§ Records from a dataset
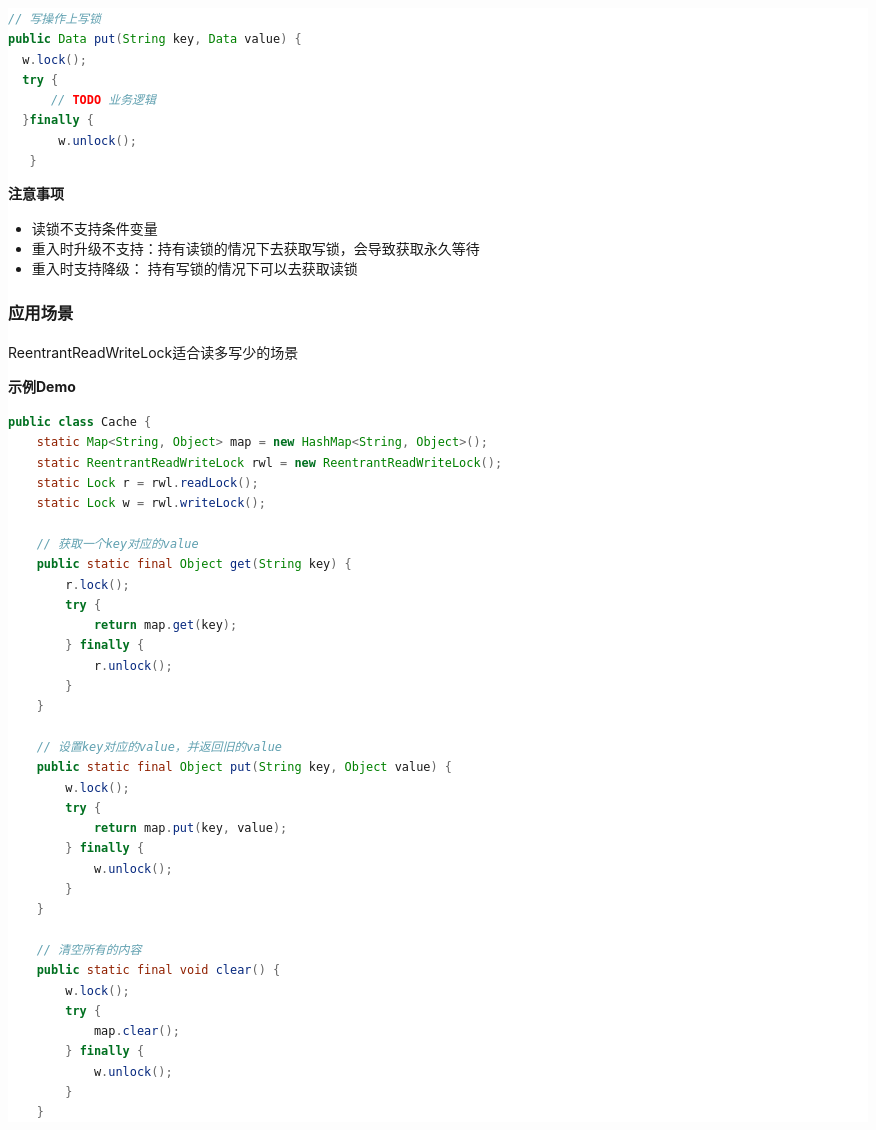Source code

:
 ```java
// 写操作上写锁
public Data put(String key, Data value) {
  w.lock();
  try { 
      // TODO 业务逻辑
  }finally { 
       w.unlock(); 
   }           
```

**注意事项**

- 读锁不支持条件变量
- 重入时升级不支持：持有读锁的情况下去获取写锁，会导致获取永久等待
- 重入时支持降级： 持有写锁的情况下可以去获取读锁																																																																																																																																																					

### 应用场景

ReentrantReadWriteLock适合读多写少的场景

**示例Demo**

```java
public class Cache {
    static Map<String, Object> map = new HashMap<String, Object>();
    static ReentrantReadWriteLock rwl = new ReentrantReadWriteLock();
    static Lock r = rwl.readLock();
    static Lock w = rwl.writeLock();

    // 获取一个key对应的value
    public static final Object get(String key) {
        r.lock();
        try {
            return map.get(key);
        } finally {
            r.unlock();
        }
    }

    // 设置key对应的value，并返回旧的value
    public static final Object put(String key, Object value) {
        w.lock();
        try {
            return map.put(key, value);
        } finally {
            w.unlock();
        }
    }

    // 清空所有的内容
    public static final void clear() {
        w.lock();
        try {
            map.clear();
        } finally {
            w.unlock();
        }
    }        
```
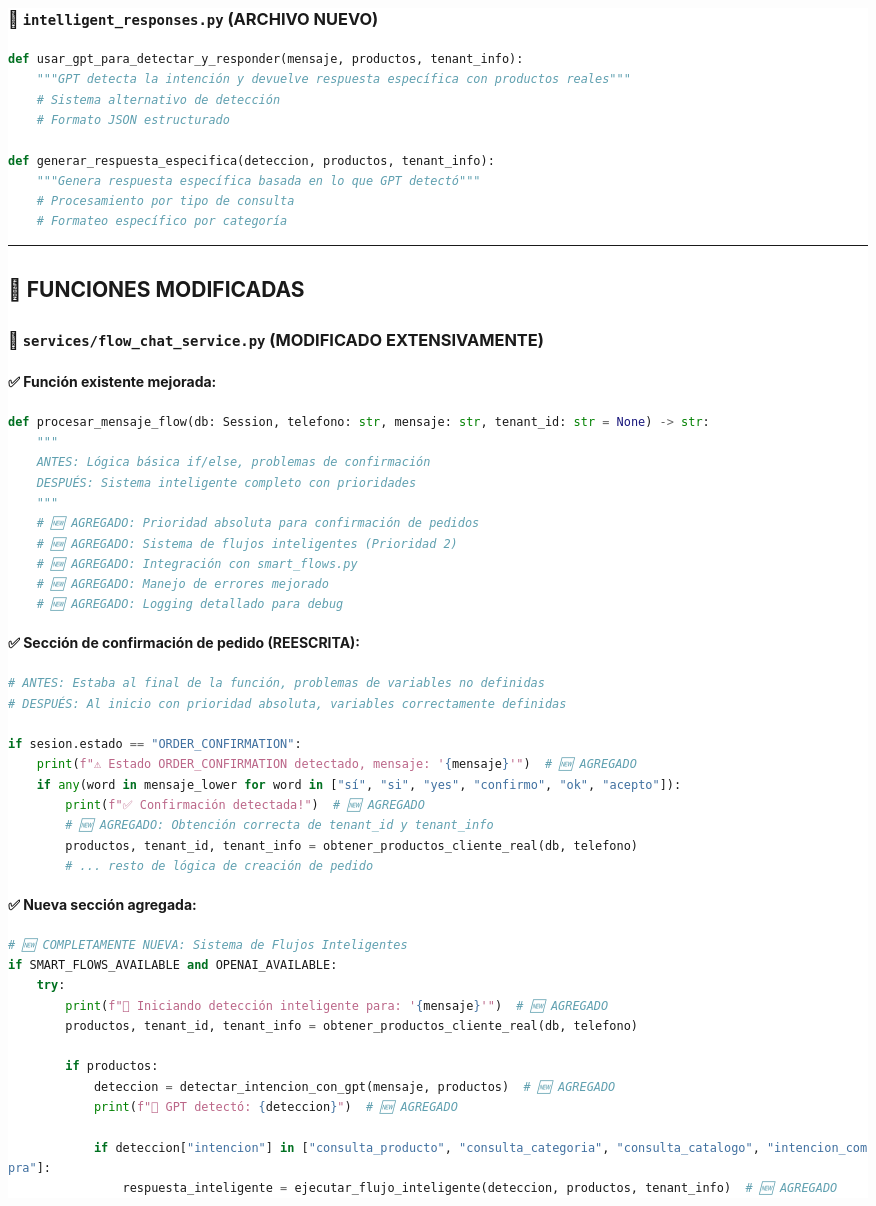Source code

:### 📁 `intelligent_responses.py` (ARCHIVO NUEVO)
```python
def usar_gpt_para_detectar_y_responder(mensaje, productos, tenant_info):
    """GPT detecta la intención y devuelve respuesta específica con productos reales"""
    # Sistema alternativo de detección
    # Formato JSON estructurado

def generar_respuesta_especifica(deteccion, productos, tenant_info):
    """Genera respuesta específica basada en lo que GPT detectó"""
    # Procesamiento por tipo de consulta
    # Formateo específico por categoría
```

---

## 🔧 FUNCIONES MODIFICADAS

### 📁 `services/flow_chat_service.py` (MODIFICADO EXTENSIVAMENTE)

#### ✅ **Función existente mejorada:**
```python
def procesar_mensaje_flow(db: Session, telefono: str, mensaje: str, tenant_id: str = None) -> str:
    """
    ANTES: Lógica básica if/else, problemas de confirmación
    DESPUÉS: Sistema inteligente completo con prioridades
    """
    # 🆕 AGREGADO: Prioridad absoluta para confirmación de pedidos
    # 🆕 AGREGADO: Sistema de flujos inteligentes (Prioridad 2)  
    # 🆕 AGREGADO: Integración con smart_flows.py
    # 🆕 AGREGADO: Manejo de errores mejorado
    # 🆕 AGREGADO: Logging detallado para debug
```

#### ✅ **Sección de confirmación de pedido (REESCRITA):**
```python
# ANTES: Estaba al final de la función, problemas de variables no definidas
# DESPUÉS: Al inicio con prioridad absoluta, variables correctamente definidas

if sesion.estado == "ORDER_CONFIRMATION":
    print(f"⚠️ Estado ORDER_CONFIRMATION detectado, mensaje: '{mensaje}'")  # 🆕 AGREGADO
    if any(word in mensaje_lower for word in ["sí", "si", "yes", "confirmo", "ok", "acepto"]):
        print(f"✅ Confirmación detectada!")  # 🆕 AGREGADO
        # 🆕 AGREGADO: Obtención correcta de tenant_id y tenant_info
        productos, tenant_id, tenant_info = obtener_productos_cliente_real(db, telefono)
        # ... resto de lógica de creación de pedido
```

#### ✅ **Nueva sección agregada:**
```python
# 🆕 COMPLETAMENTE NUEVA: Sistema de Flujos Inteligentes
if SMART_FLOWS_AVAILABLE and OPENAI_AVAILABLE:
    try:
        print(f"🧠 Iniciando detección inteligente para: '{mensaje}'")  # 🆕 AGREGADO
        productos, tenant_id, tenant_info = obtener_productos_cliente_real(db, telefono)
        
        if productos:
            deteccion = detectar_intencion_con_gpt(mensaje, productos)  # 🆕 AGREGADO
            print(f"🎯 GPT detectó: {deteccion}")  # 🆕 AGREGADO
            
            if deteccion["intencion"] in ["consulta_producto", "consulta_categoria", "consulta_catalogo", "intencion_compra"]:
                respuesta_inteligente = ejecutar_flujo_inteligente(deteccion, productos, tenant_info)  # 🆕 AGREGADO
```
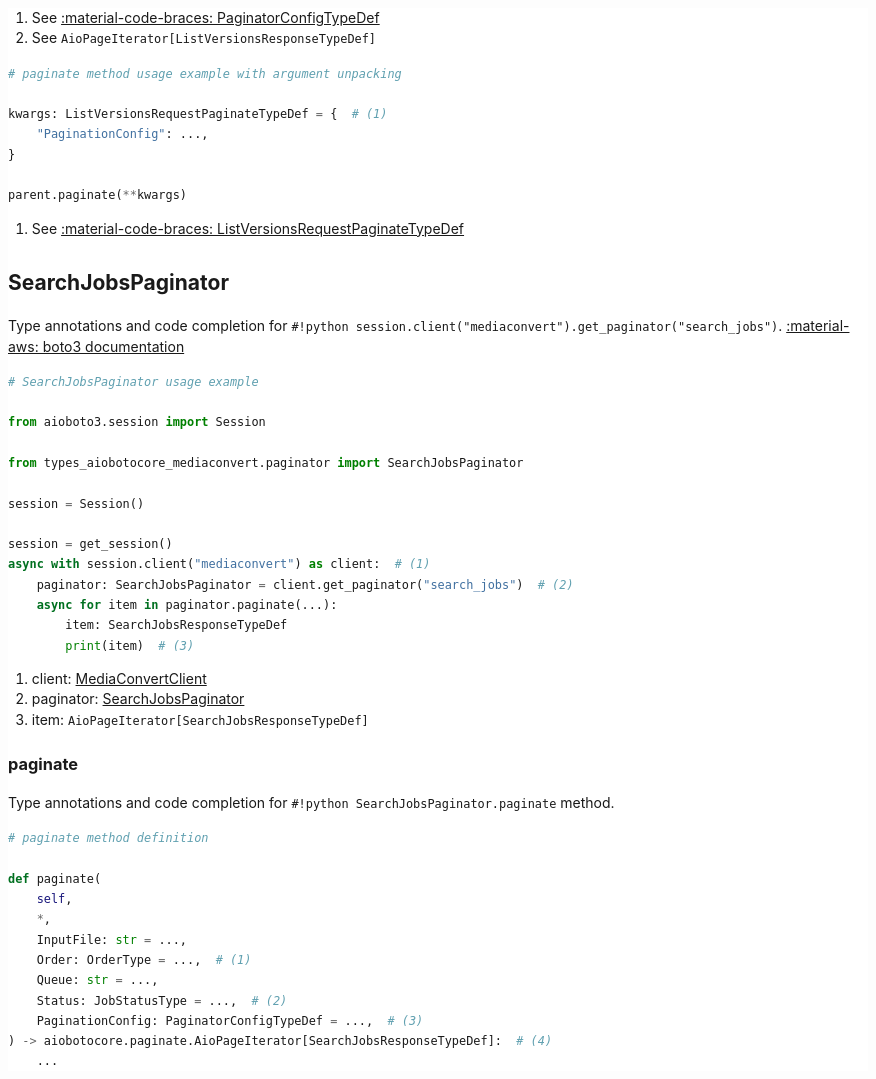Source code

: 1. See [:material-code-braces: PaginatorConfigTypeDef](./type_defs.md#paginatorconfigtypedef)
2. See `AioPageIterator[ListVersionsResponseTypeDef]`


```python
# paginate method usage example with argument unpacking

kwargs: ListVersionsRequestPaginateTypeDef = {  # (1)
    "PaginationConfig": ...,
}

parent.paginate(**kwargs)
```

1. See [:material-code-braces: ListVersionsRequestPaginateTypeDef](./type_defs.md#listversionsrequestpaginatetypedef)
## SearchJobsPaginator

Type annotations and code completion for `#!python session.client("mediaconvert").get_paginator("search_jobs")`.
[:material-aws: boto3 documentation](https://boto3.amazonaws.com/v1/documentation/api/latest/reference/services/mediaconvert/paginator/SearchJobs.html#MediaConvert.Paginator.SearchJobs)

```python
# SearchJobsPaginator usage example

from aioboto3.session import Session

from types_aiobotocore_mediaconvert.paginator import SearchJobsPaginator

session = Session()

session = get_session()
async with session.client("mediaconvert") as client:  # (1)
    paginator: SearchJobsPaginator = client.get_paginator("search_jobs")  # (2)
    async for item in paginator.paginate(...):
        item: SearchJobsResponseTypeDef
        print(item)  # (3)
```

1. client: [MediaConvertClient](./client.md)
2. paginator: [SearchJobsPaginator](./paginators.md#searchjobspaginator)
3. item: `AioPageIterator[SearchJobsResponseTypeDef]`


### paginate

Type annotations and code completion for `#!python SearchJobsPaginator.paginate` method.

```python
# paginate method definition

def paginate(
    self,
    *,
    InputFile: str = ...,
    Order: OrderType = ...,  # (1)
    Queue: str = ...,
    Status: JobStatusType = ...,  # (2)
    PaginationConfig: PaginatorConfigTypeDef = ...,  # (3)
) -> aiobotocore.paginate.AioPageIterator[SearchJobsResponseTypeDef]:  # (4)
    ...
```
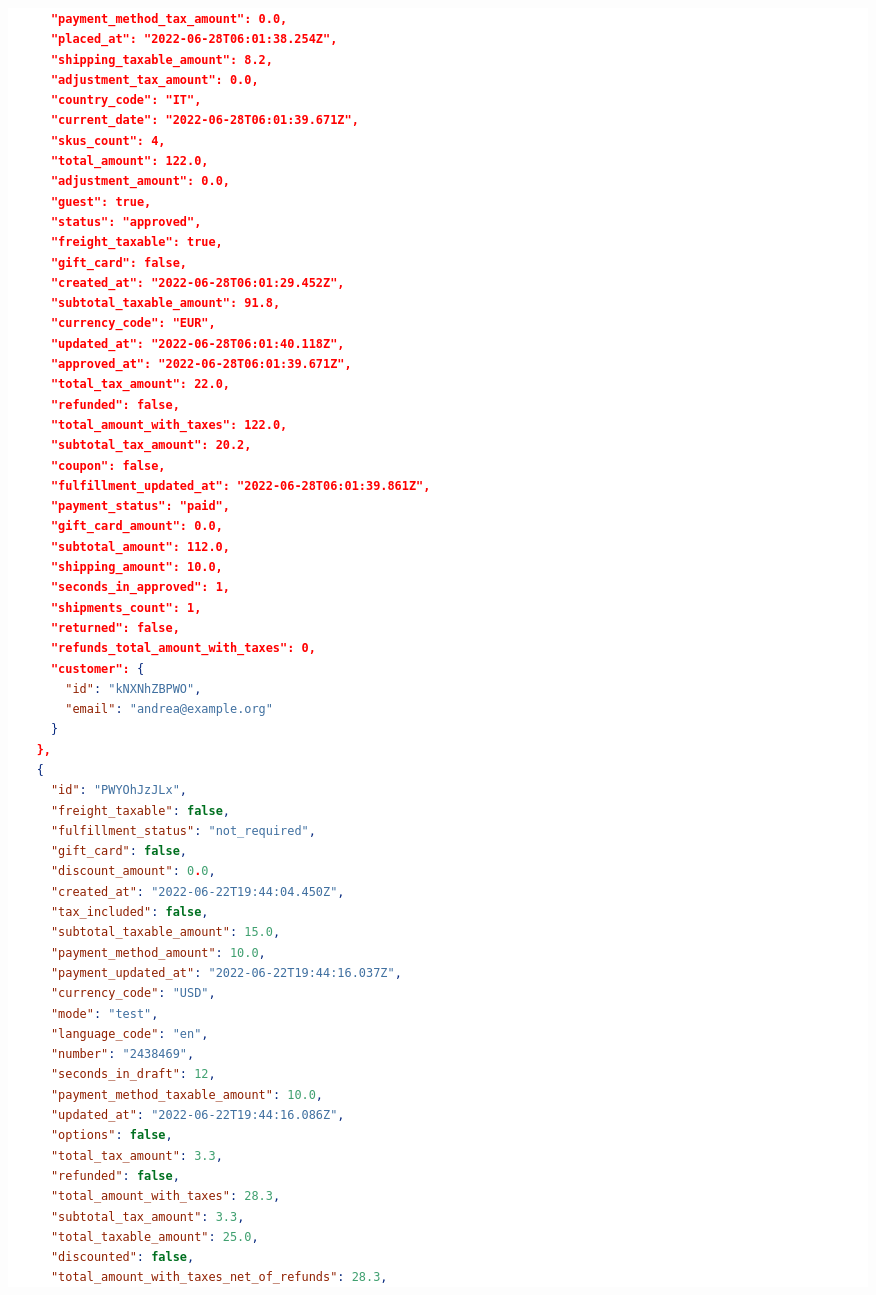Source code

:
 ```json
      "payment_method_tax_amount": 0.0,
      "placed_at": "2022-06-28T06:01:38.254Z",
      "shipping_taxable_amount": 8.2,
      "adjustment_tax_amount": 0.0,
      "country_code": "IT",
      "current_date": "2022-06-28T06:01:39.671Z",
      "skus_count": 4,
      "total_amount": 122.0,
      "adjustment_amount": 0.0,
      "guest": true,
      "status": "approved",
      "freight_taxable": true,
      "gift_card": false,
      "created_at": "2022-06-28T06:01:29.452Z",
      "subtotal_taxable_amount": 91.8,
      "currency_code": "EUR",
      "updated_at": "2022-06-28T06:01:40.118Z",
      "approved_at": "2022-06-28T06:01:39.671Z",
      "total_tax_amount": 22.0,
      "refunded": false,
      "total_amount_with_taxes": 122.0,
      "subtotal_tax_amount": 20.2,
      "coupon": false,
      "fulfillment_updated_at": "2022-06-28T06:01:39.861Z",
      "payment_status": "paid",
      "gift_card_amount": 0.0,
      "subtotal_amount": 112.0,
      "shipping_amount": 10.0,
      "seconds_in_approved": 1,
      "shipments_count": 1,
      "returned": false,
      "refunds_total_amount_with_taxes": 0,
      "customer": {
        "id": "kNXNhZBPWO",
        "email": "andrea@example.org"
      }
    },
    {
      "id": "PWYOhJzJLx",
      "freight_taxable": false,
      "fulfillment_status": "not_required",
      "gift_card": false,
      "discount_amount": 0.0,
      "created_at": "2022-06-22T19:44:04.450Z",
      "tax_included": false,
      "subtotal_taxable_amount": 15.0,
      "payment_method_amount": 10.0,
      "payment_updated_at": "2022-06-22T19:44:16.037Z",
      "currency_code": "USD",
      "mode": "test",
      "language_code": "en",
      "number": "2438469",
      "seconds_in_draft": 12,
      "payment_method_taxable_amount": 10.0,
      "updated_at": "2022-06-22T19:44:16.086Z",
      "options": false,
      "total_tax_amount": 3.3,
      "refunded": false,
      "total_amount_with_taxes": 28.3,
      "subtotal_tax_amount": 3.3,
      "total_taxable_amount": 25.0,
      "discounted": false,
      "total_amount_with_taxes_net_of_refunds": 28.3,
```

§ Problem requirements
With "String" as the word to match, copy each line of the records that has it.

§ Expected output
public Data put(String key, Data value) {
    static Map<String, Object> map = new HashMap<String, Object>();
    public static final Object get(String key) {
    public static final Object put(String key, Object value) {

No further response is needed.